The influence of health care policies and health care system distrust on willingness to undergo genetic testing.

Med Care 2012 May;50(5):381-7

Department of Medicine, University of Pennsylvania, Philadelphia, PA, USA.

Purpose: As the potential role of genetic testing in disease prevention and management grows, so does concern about differences in uptake of genetic testing across social and racial groups. Characteristics of how genetic tests are delivered may influence willingness to undergo testing and, if they affect population subgroups differently, alter disparities in testing.

Methods: Conjoint analysis study of the effect of 3 characteristics of genetic test delivery (ie, attributes) on willingness to undergo genetic testing for cancer risk. Data were collected using a random digit dialing survey of 128 African American and 209 white individuals living in the United States. Measures included conjoint scenarios, the Revised Health Care System Distrust Scale (including the values and competence subscales), health insurance coverage, and sociodemographic characteristics. The 3 attributes studied were disclosure of test results to the health insurer, provision of the test by a specialist or primary care doctor, and race-specific or race-neutral marketing.
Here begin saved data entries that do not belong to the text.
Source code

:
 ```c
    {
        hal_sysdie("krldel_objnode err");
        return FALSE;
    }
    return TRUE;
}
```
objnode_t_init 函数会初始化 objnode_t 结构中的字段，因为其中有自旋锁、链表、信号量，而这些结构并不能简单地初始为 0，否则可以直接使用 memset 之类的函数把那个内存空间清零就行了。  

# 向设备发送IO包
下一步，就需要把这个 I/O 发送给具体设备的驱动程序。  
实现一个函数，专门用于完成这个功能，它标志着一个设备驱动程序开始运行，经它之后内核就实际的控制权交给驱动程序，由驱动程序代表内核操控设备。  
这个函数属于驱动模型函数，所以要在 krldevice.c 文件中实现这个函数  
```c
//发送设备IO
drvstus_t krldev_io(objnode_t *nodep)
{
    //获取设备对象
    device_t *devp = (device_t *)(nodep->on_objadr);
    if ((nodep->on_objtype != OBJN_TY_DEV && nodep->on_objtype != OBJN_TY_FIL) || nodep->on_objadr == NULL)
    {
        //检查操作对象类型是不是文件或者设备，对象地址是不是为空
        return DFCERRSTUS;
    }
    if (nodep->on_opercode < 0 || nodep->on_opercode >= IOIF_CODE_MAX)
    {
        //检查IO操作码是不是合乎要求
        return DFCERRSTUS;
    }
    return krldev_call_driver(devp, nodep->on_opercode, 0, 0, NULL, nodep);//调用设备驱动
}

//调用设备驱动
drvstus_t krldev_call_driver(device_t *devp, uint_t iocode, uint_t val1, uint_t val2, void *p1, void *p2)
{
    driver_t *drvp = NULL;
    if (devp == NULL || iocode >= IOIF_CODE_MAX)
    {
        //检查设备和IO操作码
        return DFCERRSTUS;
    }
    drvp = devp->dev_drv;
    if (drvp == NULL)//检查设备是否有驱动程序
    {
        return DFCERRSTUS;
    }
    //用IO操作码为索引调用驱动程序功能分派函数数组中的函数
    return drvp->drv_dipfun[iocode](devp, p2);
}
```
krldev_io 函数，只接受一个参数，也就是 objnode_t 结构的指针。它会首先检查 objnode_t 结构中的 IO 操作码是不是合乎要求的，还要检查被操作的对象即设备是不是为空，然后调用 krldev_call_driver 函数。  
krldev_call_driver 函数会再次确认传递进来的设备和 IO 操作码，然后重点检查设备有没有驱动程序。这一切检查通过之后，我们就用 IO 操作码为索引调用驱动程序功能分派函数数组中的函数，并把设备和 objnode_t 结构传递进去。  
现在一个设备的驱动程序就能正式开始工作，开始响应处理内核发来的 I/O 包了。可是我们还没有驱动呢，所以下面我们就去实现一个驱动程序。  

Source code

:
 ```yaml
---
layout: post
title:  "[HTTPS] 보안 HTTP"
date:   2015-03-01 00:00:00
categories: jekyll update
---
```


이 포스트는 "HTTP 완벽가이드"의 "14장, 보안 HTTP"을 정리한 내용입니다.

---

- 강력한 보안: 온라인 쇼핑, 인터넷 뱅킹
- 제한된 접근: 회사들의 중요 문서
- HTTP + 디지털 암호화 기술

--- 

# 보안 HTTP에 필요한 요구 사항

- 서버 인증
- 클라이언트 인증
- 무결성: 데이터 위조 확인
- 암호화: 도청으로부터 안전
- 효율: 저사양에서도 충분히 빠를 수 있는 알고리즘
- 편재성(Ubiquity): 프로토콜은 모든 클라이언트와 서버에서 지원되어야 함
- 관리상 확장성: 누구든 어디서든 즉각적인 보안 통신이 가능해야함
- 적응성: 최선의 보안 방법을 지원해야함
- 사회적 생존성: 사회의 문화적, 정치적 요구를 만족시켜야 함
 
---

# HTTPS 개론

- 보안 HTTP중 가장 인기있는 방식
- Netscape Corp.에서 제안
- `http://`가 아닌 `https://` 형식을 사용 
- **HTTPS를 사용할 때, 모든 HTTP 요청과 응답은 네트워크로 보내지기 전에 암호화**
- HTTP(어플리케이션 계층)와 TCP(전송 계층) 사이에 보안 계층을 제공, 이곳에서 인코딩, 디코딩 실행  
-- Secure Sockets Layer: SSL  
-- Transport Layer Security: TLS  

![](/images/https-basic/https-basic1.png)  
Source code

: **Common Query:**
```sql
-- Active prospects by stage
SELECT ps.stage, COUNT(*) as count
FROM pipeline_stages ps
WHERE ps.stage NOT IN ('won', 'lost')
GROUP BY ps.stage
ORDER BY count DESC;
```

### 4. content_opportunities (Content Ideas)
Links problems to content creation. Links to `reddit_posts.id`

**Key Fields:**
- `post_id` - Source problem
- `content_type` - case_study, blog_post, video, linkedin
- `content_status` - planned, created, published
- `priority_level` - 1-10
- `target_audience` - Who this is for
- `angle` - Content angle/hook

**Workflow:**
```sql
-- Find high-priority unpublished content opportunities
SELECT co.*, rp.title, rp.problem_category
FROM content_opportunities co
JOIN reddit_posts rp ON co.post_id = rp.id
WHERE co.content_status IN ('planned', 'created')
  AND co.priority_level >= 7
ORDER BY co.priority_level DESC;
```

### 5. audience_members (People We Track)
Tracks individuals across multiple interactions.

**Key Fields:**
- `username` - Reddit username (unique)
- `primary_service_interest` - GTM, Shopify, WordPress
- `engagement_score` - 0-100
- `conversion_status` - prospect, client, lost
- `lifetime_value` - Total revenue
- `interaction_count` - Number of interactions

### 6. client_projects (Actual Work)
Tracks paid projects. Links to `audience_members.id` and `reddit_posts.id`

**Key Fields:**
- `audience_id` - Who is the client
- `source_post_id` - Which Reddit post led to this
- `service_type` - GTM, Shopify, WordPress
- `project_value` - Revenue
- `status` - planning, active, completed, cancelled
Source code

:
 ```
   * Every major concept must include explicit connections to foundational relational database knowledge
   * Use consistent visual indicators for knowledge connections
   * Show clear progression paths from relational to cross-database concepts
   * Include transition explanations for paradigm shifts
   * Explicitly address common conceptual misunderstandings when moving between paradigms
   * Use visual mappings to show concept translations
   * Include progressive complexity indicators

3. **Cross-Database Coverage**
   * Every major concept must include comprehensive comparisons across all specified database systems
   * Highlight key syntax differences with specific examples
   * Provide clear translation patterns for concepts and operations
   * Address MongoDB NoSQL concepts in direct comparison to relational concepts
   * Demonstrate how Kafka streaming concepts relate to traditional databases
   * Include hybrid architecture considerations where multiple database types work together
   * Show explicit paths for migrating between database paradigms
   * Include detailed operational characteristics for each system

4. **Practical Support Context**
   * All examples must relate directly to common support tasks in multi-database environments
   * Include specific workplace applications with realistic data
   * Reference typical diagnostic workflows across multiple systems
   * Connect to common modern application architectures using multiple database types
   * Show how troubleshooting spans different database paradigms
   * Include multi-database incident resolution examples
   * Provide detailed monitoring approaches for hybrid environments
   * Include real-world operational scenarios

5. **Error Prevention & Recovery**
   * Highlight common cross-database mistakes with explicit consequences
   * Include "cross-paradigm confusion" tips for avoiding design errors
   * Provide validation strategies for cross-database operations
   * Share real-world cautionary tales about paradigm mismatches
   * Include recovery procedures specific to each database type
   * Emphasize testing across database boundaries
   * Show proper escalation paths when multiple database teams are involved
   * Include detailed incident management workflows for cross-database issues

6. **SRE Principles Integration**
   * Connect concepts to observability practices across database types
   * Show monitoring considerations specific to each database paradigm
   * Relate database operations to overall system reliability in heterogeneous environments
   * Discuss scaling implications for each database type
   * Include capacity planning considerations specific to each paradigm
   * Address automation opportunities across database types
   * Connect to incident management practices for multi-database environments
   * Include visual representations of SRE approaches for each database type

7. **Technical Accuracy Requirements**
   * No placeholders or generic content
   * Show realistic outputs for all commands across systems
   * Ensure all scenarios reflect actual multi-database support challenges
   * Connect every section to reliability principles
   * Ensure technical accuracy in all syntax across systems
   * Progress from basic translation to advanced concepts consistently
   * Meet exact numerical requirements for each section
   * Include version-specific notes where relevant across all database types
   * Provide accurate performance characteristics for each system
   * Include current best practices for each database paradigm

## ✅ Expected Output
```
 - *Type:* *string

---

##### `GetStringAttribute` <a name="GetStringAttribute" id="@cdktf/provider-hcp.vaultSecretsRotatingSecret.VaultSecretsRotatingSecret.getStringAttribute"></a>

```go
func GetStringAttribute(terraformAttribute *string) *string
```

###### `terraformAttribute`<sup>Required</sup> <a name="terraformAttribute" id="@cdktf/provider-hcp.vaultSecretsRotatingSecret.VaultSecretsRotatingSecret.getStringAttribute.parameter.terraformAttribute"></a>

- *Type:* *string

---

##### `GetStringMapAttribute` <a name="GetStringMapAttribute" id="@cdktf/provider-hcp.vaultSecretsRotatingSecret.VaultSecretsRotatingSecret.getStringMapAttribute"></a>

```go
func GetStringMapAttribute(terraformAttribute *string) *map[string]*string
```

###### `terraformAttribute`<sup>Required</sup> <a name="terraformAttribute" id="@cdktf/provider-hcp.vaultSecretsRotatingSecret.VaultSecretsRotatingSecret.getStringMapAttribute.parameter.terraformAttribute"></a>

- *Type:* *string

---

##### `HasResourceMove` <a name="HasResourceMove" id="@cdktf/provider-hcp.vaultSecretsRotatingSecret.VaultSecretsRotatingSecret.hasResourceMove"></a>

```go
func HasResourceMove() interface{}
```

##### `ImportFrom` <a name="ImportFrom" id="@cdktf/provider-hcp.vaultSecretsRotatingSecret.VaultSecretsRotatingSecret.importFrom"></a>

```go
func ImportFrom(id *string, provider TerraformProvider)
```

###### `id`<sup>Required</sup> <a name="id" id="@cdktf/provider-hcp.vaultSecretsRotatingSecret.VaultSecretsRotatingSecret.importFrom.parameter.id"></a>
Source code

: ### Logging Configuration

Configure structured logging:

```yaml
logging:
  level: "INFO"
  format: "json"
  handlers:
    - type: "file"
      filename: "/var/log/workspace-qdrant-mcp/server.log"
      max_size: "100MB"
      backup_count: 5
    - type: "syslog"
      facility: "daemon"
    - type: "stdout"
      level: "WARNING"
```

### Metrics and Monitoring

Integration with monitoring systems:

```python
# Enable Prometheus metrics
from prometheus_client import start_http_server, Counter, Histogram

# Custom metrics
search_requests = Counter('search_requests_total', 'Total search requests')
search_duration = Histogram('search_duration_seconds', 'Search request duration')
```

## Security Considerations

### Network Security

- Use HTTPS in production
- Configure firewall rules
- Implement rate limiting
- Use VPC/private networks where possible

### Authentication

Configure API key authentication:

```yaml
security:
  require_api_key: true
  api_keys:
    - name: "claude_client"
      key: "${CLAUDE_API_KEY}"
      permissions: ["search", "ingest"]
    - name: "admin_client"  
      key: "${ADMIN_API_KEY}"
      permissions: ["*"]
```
Results: In adjusted analyses, disclosure of test results to insurers, having to get the test from a specialist, and race-specific marketing were all inversely associated with willingness to undergo the genetic test, with the greatest effect for the disclosure attribute. Racial differences in willingness to undergo testing were not statistically significant (P=0.07) and the effect of the attributes on willingness to undergo testing did not vary by patient race. However, the decrease in willingness to undergo testing with insurance disclosure was greater among individuals with high values distrust (P=0.03), and the decrease in willingness to undergo testing from specialist access was smaller among individuals with high competence distrust (P=0.03).

Conclusions: Several potentially modifiable characteristics of how genetic tests are delivered are associated with willingness to undergo testing. The effect of 2 of these characteristics vary according to the level of health care system distrust, suggesting that policy decisions about delivery of genetic testing may influence differences in uptake across patient subgroups defined by levels of distrust rather than by race.